Sie trägt ein wie ein Brustpanzer wirkendes geschnürtes Mieder über ihrem Kleid. Um die Schultern ist ein weißer Mantel mit breiter Hermelinborte gelegt. So wirkt die Figur raumgreifend und bewegt.
Ob es sich um die hl. Katharina handeln könnte, ist nicht sicher, weil bei ihr die eindeutigen Attribute (Rad und Schwert) nicht vorkommen, im Gegensatz zu einem Palmzweig, den sie in ihrer Hand hält, der sie als Märtyrerin kennzeichnet. Die Figur wird in Kempen dennoch als Katharina bezeichnet und vereehrt.
Wolfgang Acht
01. Dezember 2020
Die heilige Barbara im Chorumgang
Diese Figur aus dem 18. Jh. wurde für eine Kirche in Bayern erworben. Sie hält das für sie kennzeichnende Attribut, den Turm. Ansonsten ist sie in ein einfaches Kleid gehüllt. Den Mantel hat sie lose um die Hüften gewunden.
Der Legende nach lebte die Tochter des reichen griechischen Kaufmanns Dioskoros in Nikomedia, dem heutigen Izmir, in der Türkei. Im Jahr 306 starb sie den Märtyrertod. Viele Erzählungen ranken sich um Barbara: So soll sie von ihrem heidnischen Vater in einen Turm eingeschlossen worden sein, weil er auf seine bildschöne junge Tochter eifersüchtig war und eine Heirat verhindern wollte. Während der Vater auf Reisen war, ließ Barbara sich dennoch heimlich taufen. Der Vater führte sie daraufhin dem Stadthalter zu, der die Christen verfolgte und deshalb auch das Todesurteil sprach.

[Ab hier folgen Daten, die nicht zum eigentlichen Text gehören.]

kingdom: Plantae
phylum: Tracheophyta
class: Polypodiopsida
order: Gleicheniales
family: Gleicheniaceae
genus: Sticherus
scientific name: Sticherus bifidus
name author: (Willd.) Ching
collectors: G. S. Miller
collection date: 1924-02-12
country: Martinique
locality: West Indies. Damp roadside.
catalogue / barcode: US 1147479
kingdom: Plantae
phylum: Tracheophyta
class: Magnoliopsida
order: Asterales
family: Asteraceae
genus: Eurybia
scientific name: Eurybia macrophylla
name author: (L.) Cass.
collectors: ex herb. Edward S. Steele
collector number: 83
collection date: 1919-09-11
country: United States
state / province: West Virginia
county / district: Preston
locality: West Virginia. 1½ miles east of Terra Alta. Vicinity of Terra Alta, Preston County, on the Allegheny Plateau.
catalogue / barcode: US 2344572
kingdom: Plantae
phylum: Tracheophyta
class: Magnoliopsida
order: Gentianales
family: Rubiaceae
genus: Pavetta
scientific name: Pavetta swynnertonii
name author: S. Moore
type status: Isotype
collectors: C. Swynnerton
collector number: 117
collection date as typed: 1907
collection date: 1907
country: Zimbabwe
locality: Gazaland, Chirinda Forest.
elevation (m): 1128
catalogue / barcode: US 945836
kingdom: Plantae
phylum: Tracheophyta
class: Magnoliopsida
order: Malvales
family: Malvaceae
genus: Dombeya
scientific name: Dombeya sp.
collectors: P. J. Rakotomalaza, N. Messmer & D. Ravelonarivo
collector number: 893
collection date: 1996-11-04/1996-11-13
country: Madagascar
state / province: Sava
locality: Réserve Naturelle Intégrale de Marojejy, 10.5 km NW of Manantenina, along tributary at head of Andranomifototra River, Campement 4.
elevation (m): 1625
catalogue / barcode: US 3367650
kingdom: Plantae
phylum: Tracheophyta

Wie Katharina und Margareta gehört Barbara zu den sogenannten „drei heiligen Madeln“, die besonders im Mittelalter verehrt wurden und zu den 14 Nothelfern gezählt wurden. Bei diesen handelt es sich um vierzehn Heilige aus dem zweiten bis vierten Jahrhundert. Es sind drei weibliche und elf männliche Heilige, von denen bis auf den hl. Ägidius alle als Märtyrer starben. In der katholischen Kirche werden sie als Schutzpatrone angerufen, in der evangelischen Kirche gelten sie als Vorbilder im Glauben.
Um die Person der heiligen Barbara entwickelte sich ein reiches Brauchtum, zum Beispiel das Schneiden der Barbara-Zweige an ihrem Gedenktag (4. Dezember), denn an Weihnachten die Zweige erblühen sollen. Weiterhin wurde sie die Patronin der Bergleute, die beim Einstieg in den Stollen das „Barbara-Licht“ anzünden.
Barbara ist eine der populärsten Heiligen. In vielen Kalendern ist der 4. Dezember als Namensfest der heiligen Barbara besonders ausgewiesen. Gärtnereien und Blumengeschäfte profitieren vom Brauchtum des Barbaratags. Allerdings ist die historische Existenz der Heiligen relativ unsicher. Was Legende oder was als real anzusehen ist, lässt sich kaum trennen. Historisch ist nur die Verehrung Barbaras als Märtyrerin nachweisbar.